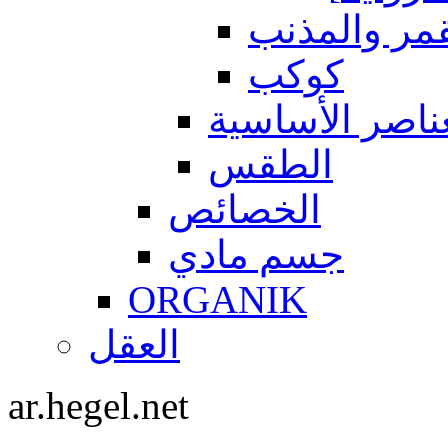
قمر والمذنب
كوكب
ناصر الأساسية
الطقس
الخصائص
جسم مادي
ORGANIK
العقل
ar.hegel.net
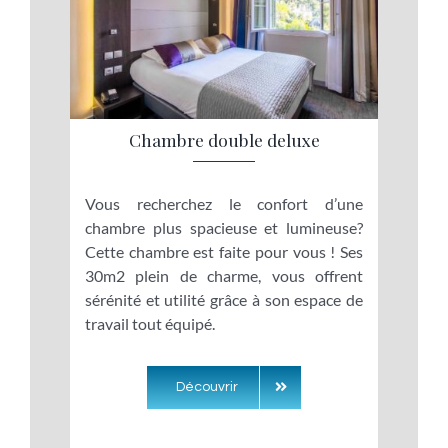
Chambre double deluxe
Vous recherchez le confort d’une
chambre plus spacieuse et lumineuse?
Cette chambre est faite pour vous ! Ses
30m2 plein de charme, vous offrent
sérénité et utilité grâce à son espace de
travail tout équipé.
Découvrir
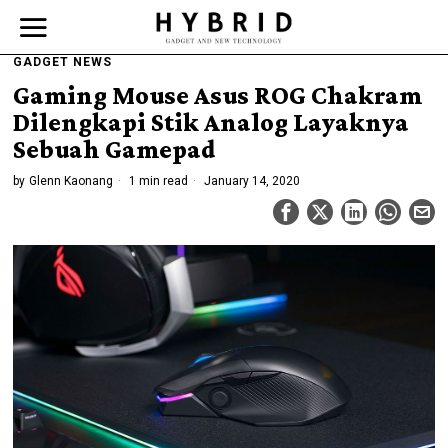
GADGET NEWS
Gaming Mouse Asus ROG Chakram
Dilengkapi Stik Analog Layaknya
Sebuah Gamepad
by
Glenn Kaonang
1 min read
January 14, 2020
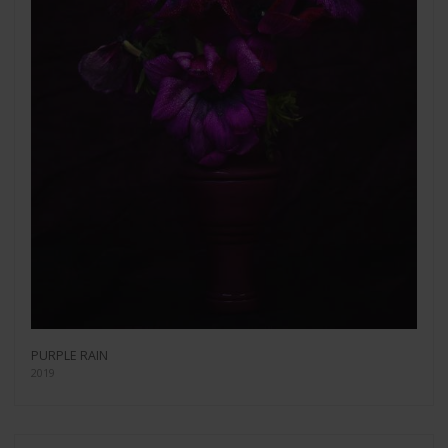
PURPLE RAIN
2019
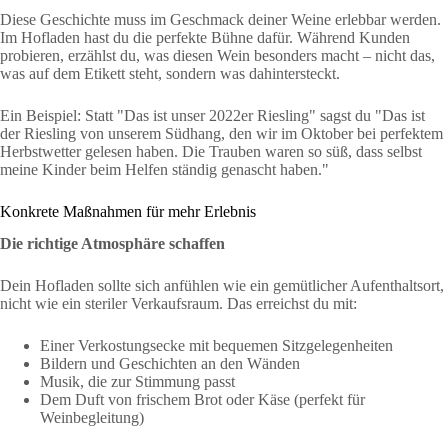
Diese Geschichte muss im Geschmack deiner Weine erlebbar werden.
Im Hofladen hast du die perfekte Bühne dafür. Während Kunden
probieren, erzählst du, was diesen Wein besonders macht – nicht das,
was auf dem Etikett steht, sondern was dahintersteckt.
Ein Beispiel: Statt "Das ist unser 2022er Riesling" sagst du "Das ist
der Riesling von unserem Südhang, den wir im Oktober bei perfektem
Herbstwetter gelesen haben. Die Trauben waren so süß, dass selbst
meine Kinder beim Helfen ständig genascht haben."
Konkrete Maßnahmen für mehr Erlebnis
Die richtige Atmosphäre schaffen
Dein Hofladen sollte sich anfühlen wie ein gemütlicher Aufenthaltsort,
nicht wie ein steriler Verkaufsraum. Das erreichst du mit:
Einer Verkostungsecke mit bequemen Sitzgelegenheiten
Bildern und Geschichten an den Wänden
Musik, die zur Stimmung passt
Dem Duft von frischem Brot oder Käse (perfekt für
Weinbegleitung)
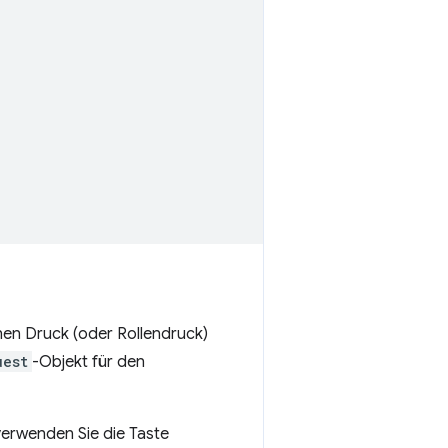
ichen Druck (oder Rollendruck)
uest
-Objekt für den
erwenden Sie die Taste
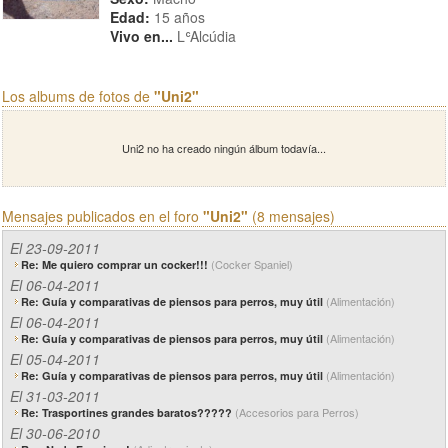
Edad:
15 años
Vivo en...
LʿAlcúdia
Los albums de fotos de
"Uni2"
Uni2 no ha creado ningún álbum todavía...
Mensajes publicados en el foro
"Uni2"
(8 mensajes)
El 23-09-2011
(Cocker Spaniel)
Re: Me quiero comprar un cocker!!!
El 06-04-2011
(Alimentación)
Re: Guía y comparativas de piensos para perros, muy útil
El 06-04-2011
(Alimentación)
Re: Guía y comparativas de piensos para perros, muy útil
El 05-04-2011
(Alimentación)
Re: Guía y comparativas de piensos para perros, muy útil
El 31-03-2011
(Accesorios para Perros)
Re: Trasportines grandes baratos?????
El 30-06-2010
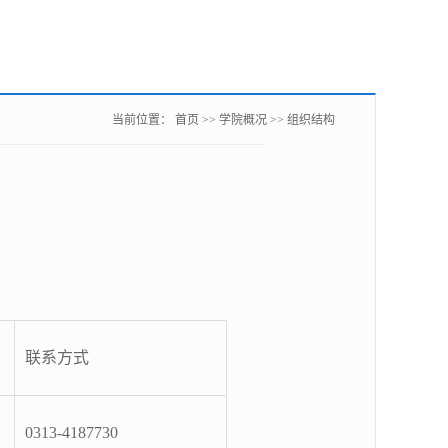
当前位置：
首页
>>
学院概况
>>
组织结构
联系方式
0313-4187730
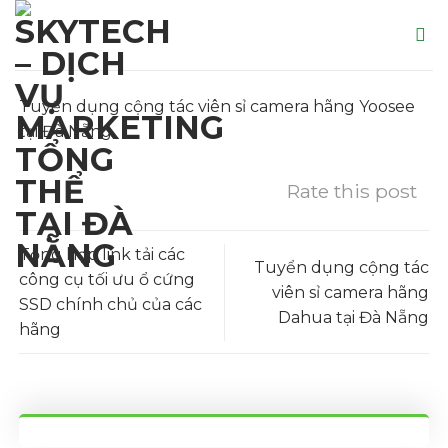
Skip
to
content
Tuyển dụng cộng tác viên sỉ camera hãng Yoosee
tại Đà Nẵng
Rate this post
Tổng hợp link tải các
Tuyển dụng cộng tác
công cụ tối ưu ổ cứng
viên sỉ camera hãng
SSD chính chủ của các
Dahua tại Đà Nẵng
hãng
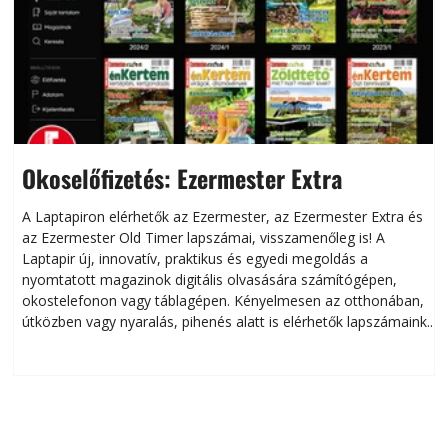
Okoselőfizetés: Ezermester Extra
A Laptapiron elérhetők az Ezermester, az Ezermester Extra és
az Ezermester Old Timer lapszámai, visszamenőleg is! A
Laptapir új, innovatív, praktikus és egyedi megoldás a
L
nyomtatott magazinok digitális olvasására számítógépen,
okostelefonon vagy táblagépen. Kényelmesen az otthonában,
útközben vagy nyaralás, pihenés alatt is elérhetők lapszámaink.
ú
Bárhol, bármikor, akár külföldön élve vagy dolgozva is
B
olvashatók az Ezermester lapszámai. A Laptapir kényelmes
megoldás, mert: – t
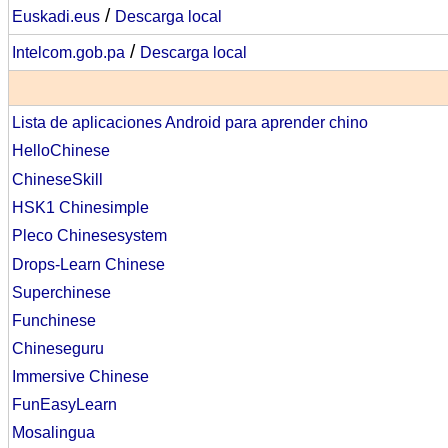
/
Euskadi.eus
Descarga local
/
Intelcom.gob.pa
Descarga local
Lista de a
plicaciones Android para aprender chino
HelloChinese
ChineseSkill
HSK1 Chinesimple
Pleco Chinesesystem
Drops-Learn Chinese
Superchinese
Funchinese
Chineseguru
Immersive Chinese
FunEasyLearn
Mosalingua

--

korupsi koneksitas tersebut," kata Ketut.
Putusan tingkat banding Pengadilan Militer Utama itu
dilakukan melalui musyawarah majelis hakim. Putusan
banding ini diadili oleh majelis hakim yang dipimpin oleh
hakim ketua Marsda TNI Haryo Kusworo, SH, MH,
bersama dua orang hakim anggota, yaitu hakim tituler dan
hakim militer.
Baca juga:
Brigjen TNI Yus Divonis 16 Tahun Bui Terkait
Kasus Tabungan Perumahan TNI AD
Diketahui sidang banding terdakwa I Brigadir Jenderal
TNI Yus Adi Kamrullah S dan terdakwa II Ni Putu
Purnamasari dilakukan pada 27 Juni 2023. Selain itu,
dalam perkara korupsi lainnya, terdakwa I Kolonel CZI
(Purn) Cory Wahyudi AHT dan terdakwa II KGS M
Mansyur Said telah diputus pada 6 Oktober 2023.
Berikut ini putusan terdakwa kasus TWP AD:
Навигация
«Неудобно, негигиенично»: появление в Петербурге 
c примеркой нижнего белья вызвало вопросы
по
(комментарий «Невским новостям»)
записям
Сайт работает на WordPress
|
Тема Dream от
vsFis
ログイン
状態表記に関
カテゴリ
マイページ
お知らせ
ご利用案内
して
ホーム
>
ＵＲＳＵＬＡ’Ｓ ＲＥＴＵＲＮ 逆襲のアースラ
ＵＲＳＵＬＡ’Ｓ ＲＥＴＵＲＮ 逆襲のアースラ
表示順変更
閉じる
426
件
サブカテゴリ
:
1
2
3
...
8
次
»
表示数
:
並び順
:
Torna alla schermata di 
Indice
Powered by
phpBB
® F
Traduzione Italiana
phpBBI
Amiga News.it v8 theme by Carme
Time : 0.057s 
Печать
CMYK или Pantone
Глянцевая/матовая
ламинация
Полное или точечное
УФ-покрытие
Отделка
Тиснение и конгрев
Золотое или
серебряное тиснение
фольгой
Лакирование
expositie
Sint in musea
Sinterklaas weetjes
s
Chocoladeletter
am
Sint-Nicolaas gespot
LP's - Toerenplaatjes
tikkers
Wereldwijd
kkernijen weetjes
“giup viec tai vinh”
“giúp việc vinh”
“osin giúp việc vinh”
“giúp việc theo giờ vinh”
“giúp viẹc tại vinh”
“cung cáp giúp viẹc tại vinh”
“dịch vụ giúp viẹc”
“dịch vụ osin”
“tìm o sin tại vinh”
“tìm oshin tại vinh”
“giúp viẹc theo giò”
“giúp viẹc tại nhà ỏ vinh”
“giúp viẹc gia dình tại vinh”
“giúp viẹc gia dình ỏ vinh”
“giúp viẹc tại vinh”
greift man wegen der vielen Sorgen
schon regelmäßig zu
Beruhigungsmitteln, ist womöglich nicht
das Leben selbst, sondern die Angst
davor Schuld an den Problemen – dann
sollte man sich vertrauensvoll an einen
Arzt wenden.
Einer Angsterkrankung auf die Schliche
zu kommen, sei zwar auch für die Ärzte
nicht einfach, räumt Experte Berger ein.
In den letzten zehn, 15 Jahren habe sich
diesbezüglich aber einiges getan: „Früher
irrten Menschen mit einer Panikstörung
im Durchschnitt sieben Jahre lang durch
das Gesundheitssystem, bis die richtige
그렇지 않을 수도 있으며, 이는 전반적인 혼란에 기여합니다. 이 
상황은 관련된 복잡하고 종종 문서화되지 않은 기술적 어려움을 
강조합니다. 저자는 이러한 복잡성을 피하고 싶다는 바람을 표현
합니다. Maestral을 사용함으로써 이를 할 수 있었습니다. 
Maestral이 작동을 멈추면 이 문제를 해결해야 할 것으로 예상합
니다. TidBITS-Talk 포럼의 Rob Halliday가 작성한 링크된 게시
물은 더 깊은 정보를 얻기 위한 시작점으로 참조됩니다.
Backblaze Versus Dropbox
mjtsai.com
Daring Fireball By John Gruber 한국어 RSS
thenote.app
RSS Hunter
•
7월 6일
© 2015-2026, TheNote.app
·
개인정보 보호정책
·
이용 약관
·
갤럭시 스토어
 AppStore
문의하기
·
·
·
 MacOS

_WHAT NEEDS TO BE DONE_
Check each line above for the string "banding" and copy those that have it.

_SOLUTION BELOW_
Putusan tingkat banding Pengadilan Militer Utama itu
banding ini diadili oleh majelis hakim yang dipimpin oleh
Diketahui sidang banding terdakwa I Brigadir Jenderal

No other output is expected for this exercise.